### EXCERPT PROVIDED
-- Opening Marker --

2013 FIBA Women's Asia Cup
- Official logo of the 2013 FIBA Asia Championship for Women

Tournament details
- Host country: Thailand
- Dates: October 27 – November 3
- Teams: 12 (from 44 federations)
- Venue: 1 (in 1 host city)

Final positions
- Champions: Japan (2nd title)

Tournament statistics
- MVP: Ramu Tokashiki
- Top scorer: Tokashiki (17.1)
- Top rebounds: Komarova (9.4)
- Top assists: Lee S.A. (5.0)
- PPG (Team): China (76.7)
- RPG (Team): Uzbekistan (33.0)
- APG (Team): Japan (16.1)

Official website
- 2013 FIBA Asia Championship for Women

= 2013 FIBA Asia Championship for Women =

The 2013 FIBA Asia Championship for Women was the qualifying tournament for FIBA Asia at the 2014 FIBA World Championship for Women in Turkey. The tournament was held in Bangkok, Thailand from October 27 to November 3.

The championship was divided into two levels: Level I and Level II. The two lowest finishers of Level I met the top two finishers of Level II to determine which teams qualify for the top Level of the 2015 Championship. The losers were relegated to Level II.

Japan defeated
South Korea 65–43 in the final to capture their second title.

== Participating teams ==
According to FIBA Asia Rules, the number of participating teams in the FIBA Asia Championship for Women was set at twelve. In order to balance the level of competitions, the Championship shall be played in two levels: Level I and Level II. The number of the teams in Level I is set at six. The six teams of Level I are set with reference to the 2011 FIBA Asia Championship for Women. The six teams of Level II are set with reference to the first six teams registered with respect to the deadlines.

-- Closing Marker --

### PROBLEM SET
1. Extract the passage of the championship article starting at "- PPG (Team): China" and ending at "to November 3.".
2. Answer these questions using the championship article.
(a) In which city was the tournament held?
(b) By what score did Japan defeat South Korea in the final?
(c) How many teams are set for Level I?
3. Proceed with the championship article, writing on from its final sentence about how the Level II teams are set.
The material that follows is separate from the championship article.

### RECORDED DATA
-- Opening Marker --

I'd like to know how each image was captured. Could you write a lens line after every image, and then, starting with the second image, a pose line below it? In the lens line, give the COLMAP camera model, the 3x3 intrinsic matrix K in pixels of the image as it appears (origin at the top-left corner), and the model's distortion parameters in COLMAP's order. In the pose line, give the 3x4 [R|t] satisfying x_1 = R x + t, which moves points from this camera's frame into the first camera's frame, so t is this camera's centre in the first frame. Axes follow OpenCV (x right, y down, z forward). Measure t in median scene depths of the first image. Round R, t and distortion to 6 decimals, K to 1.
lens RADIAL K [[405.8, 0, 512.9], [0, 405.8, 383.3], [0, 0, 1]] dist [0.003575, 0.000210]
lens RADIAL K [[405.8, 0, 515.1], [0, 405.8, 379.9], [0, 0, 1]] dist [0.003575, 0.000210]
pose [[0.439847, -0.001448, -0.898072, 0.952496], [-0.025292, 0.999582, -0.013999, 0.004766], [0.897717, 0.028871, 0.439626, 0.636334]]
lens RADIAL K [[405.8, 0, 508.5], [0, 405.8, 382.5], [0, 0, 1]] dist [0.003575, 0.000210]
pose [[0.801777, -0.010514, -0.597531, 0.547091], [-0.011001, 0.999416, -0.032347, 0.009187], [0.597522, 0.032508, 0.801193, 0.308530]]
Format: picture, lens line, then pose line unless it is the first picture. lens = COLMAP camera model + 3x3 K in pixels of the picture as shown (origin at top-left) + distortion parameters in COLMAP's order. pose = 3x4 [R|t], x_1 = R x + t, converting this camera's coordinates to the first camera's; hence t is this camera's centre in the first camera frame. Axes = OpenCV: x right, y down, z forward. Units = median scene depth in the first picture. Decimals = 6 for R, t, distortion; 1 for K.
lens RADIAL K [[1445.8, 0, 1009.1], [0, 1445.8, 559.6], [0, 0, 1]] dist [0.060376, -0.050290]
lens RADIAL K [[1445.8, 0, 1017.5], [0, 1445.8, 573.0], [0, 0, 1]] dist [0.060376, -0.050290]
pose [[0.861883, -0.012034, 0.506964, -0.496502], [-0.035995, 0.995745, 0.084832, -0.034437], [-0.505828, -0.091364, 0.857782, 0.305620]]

-- Closing Marker --

### PER-TASK OUTPUTS
1.
- PPG (Team): China (76.7)
- RPG (Team): Uzbekistan (33.0)
- APG (Team): Japan (16.1)

Official website
- 2013 FIBA Asia Championship for Women

= 2013 FIBA Asia Championship for Women =

The 2013 FIBA Asia Championship for Women was the qualifying tournament for FIBA Asia at the 2014 FIBA World Championship for Women in Turkey. The tournament was held in Bangkok, Thailand from October 27 to November 3.

2.
(a) Bangkok, Thailand.
(b) 65–43.
(c) Six.

3.
| Level I | Level II |
|---|---|
| China South Korea Japan Chinese Taipei India Kazakhstan | Malaysia Indonesia Uzbekistan Thailand Philippines Hong Kong |

- Lebanon were supposed to compete but were disallowed due to the suspension of their federation. Kazakhstan, the team that they beat in the 2011 qualifying round, were promoted to Level I from Level II to replace the Lebanese's vacated place. Kazakhstan's place in Level II was taken over by the Philippines, the first team on the waiting list.
- North Korea were supposed to compete but withdrew; they were replaced by Hong Kong, the second team on the waiting list.

==Squads==

Each team has twelve players on its roster. FIBA permits one naturalised player for each team.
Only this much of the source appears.